A dramatic work of opera filled with a series of superb melodies, including its hugely famous barcarolle, Les Contes d’Hoffmann has endured right through to the present day as one of the most popular of all French operas, standing tall alongside Carmen, Faust, and Manon. The libretto by Jules Barbier is based on stories written by the multi-talented E.T.A. Hoffman, whom Barbier made the opera’s protagonist. Three female figures –the soulless automaton Olympia, the critically ill singer Antonia, and the courtesan Giulietta– each display certain characteristics that together make up the prima donna Stella, the woman Hoffman has fallen for. The love he feels for each of them is wrecked in each instance by an older man –three separate personas: Coppélius, Dr Miracle, and Dapertutto– whose various characteristics are evinced in composite by the wealthy Lindorf, with whom Stella departs at the opera’s end, leaving Hoffman in despair. Jacques Offenbach passed away shortly prior to completing the opera, which proved to be his last. With its score completed by the composer Ernest Guiraud, the work met with enormous success. There have followed numerous painstaking attempts to reconstruct Offenbach’s score over many years, as new sections from the composer’s manuscripts containing valuable musical material continue to be discovered in various places, even in recent times. The GNO is presenting the opera as it appears in the most recent critical edition of the work, prepared by Michael Kaye and Jean-Christophe Keck.

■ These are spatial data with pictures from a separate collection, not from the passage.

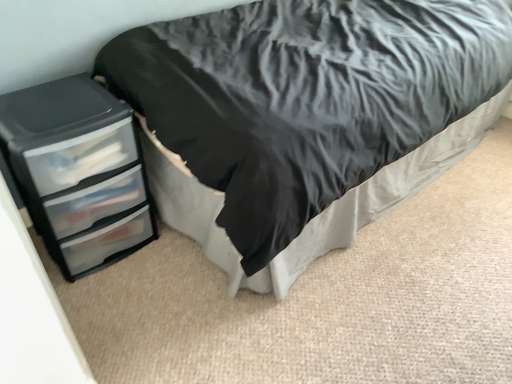
Question: Is black plastic chest of drawers at left inside the boundaries of black matte bed at left, or outside?

Choices:
 (A) inside
 (B) outside

Answer: (B)

Question: Is black plastic chest of drawers at left bigger or smaller than black matte bed at left?

Choices:
 (A) small
 (B) big

Answer: (A)

Question: Visually, is black plastic chest of drawers at left positioned to the left or to the right of black matte bed at left?

Choices:
 (A) left
 (B) right

Answer: (A)

Question: Is black matte bed at left bigger or smaller than black plastic chest of drawers at left?

Choices:
 (A) big
 (B) small

Answer: (A)

Question: Does point (170, 180) appear closer or farther from the camera than point (76, 243)?

Choices:
 (A) farther
 (B) closer

Answer: (A)

Question: Choose the correct answer: Is black matte bed at left inside black plastic chest of drawers at left or outside it?

Choices:
 (A) outside
 (B) inside

Answer: (A)

Question: In the image, is black matte bed at left on the left side or the right side of black plastic chest of drawers at left?

Choices:
 (A) right
 (B) left

Answer: (A)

Warlikowski’s staging is driven by the fact that Les Contes d’Hoffmann has a particularly complex narrative, and by the realisation that both score and libretto are without stable structure. These elements provide the director, and audiences, with the sense that the work is open to reinterpretation and redefinition. In an evolution of his signature directorial style, Warlikowski peers at the story of this opera through the prism of the seventh art, drawing inspiration from such cinematic works as A Star Is Born, The Shining, and Inland Empire. The emancipation of an enigmatic and complex woman, the disappointments of an author in crisis, the addictions and subjective delusions – everything here offers itself up for the metatextual exploration of the mysterious interplay between story and storyteller, artist and artwork.